Canberra's Lake Burley Griffin will freeze over before Cory Bernardi becomes leader of the Liberal Party, but what social progressives fear is that he is a mouthpiece for views which Tony Abbott holds but these days is careful to keep to himself.
Although the Prime Minister was quick to distance himself yesterday from a new book in which Bernardi refers to abortion as "an abhorrent form of birth control" and pro-choice campaigners as "pro-death", he was hardly energetic or scathing in his rebuttal of those comments. A one-sentence statement issued by his office described the South Australian senator as a backbencher whose "views do not represent the position of the Government".

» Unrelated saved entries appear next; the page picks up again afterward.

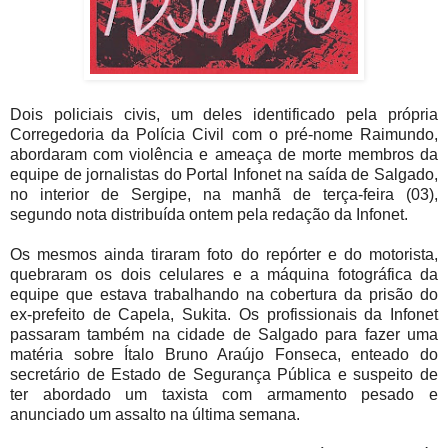
Dois policiais civis, um deles identificado pela própria
Corregedoria da Polícia Civil com o pré-nome Raimundo,
abordaram com violência e ameaça de morte membros da
equipe de jornalistas do Portal Infonet na saída de Salgado,
no interior de Sergipe, na manhã de terça-feira (03),
segundo nota distribuída ontem pela redação da Infonet.
Os mesmos ainda tiraram foto do repórter e do motorista,
quebraram os dois celulares e a máquina fotográfica da
equipe que estava trabalhando na cobertura da prisão do
ex-prefeito de Capela, Sukita. Os profissionais da Infonet
passaram também na cidade de Salgado para fazer uma
matéria sobre Ítalo Bruno Araújo Fonseca, enteado do
secretário de Estado de Segurança Pública e suspeito de
ter abordado um taxista com armamento pesado e
anunciado um assalto na última semana.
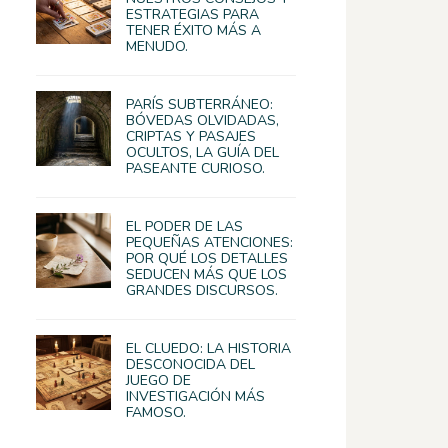
ESTRATEGIAS PARA
TENER ÉXITO MÁS A
MENUDO.
PARÍS SUBTERRÁNEO:
BÓVEDAS OLVIDADAS,
CRIPTAS Y PASAJES
OCULTOS, LA GUÍA DEL
PASEANTE CURIOSO.
EL PODER DE LAS
PEQUEÑAS ATENCIONES:
POR QUÉ LOS DETALLES
SEDUCEN MÁS QUE LOS
GRANDES DISCURSOS.
EL CLUEDO: LA HISTORIA
DESCONOCIDA DEL
JUEGO DE
INVESTIGACIÓN MÁS
FAMOSO.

That terse response did little to reassure critics of Bernardi, an influential member of the Liberal Party's right wing who is, or certainly was, a close confidant of Abbott, serving as his parliamentary secretary until being demoted in 2012 for warning that gay marriage could lead to public acceptance of bestiality. Abbott then had no choice but to sack him, and, arguably, had no choice yesterday but to disavow Bernardi's book The Conservative Revolution, which rails against IVF, surrogacy, step-families and single-parent families, as well as branding Islam and environmentalism as threats to Christian values.

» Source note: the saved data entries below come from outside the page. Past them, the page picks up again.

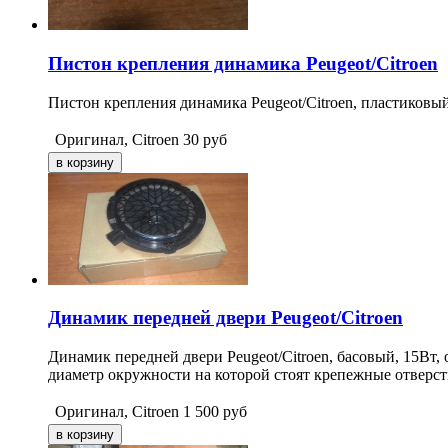
Пистон крепления динамика Peugeot/Citroen
Пистон крепления динамика Peugeot/Citroen, пластиковый
Оригинал, Citroen
30
руб
Динамик передней двери Peugeot/Citroen
Динамик передней двери Peugeot/Citroen, басовый, 15Вт,
диаметр окружности на которой стоят крепежные отверс
Оригинал, Citroen
1 500
руб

However close those views may be to Abbott's, he is a pragmatist who knows how unpalatable they are to large sections of the electorate. He also promised, before last September's election, that a Coalition government would not change abortion laws. Abbott chose to side last month with the Liberals' leading moderate, Malcolm Turnbull, in an internal party row sparked by Bernardi's call for the Communications Minister to step down or cease his public support for same-sex marriage.

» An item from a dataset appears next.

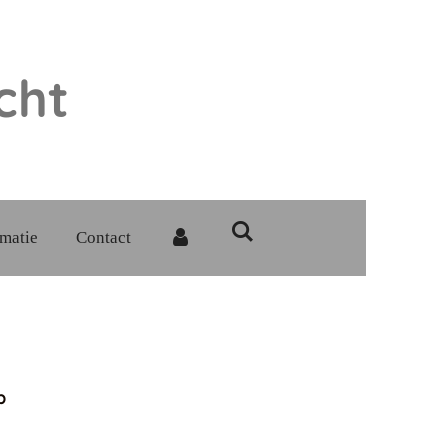
cht
rmatie
Contact
p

While Bernardi is a maverick and loose cannon, what worries liberal Australians is that his periodic outbursts may be aimed at causing shockwaves that prepare the ground for a more moderate version of his social vision to be implemented. Acting leader of the Australian Greens, Richard Di Natale, said yesterday: "The concern for many Australians is that Tony Abbott and Cory Bernardi are cut from the same ideological cloth but that, unlike the Prime Minister, Senator Bernardi is not trying to hide his views or disguise his brutal agenda."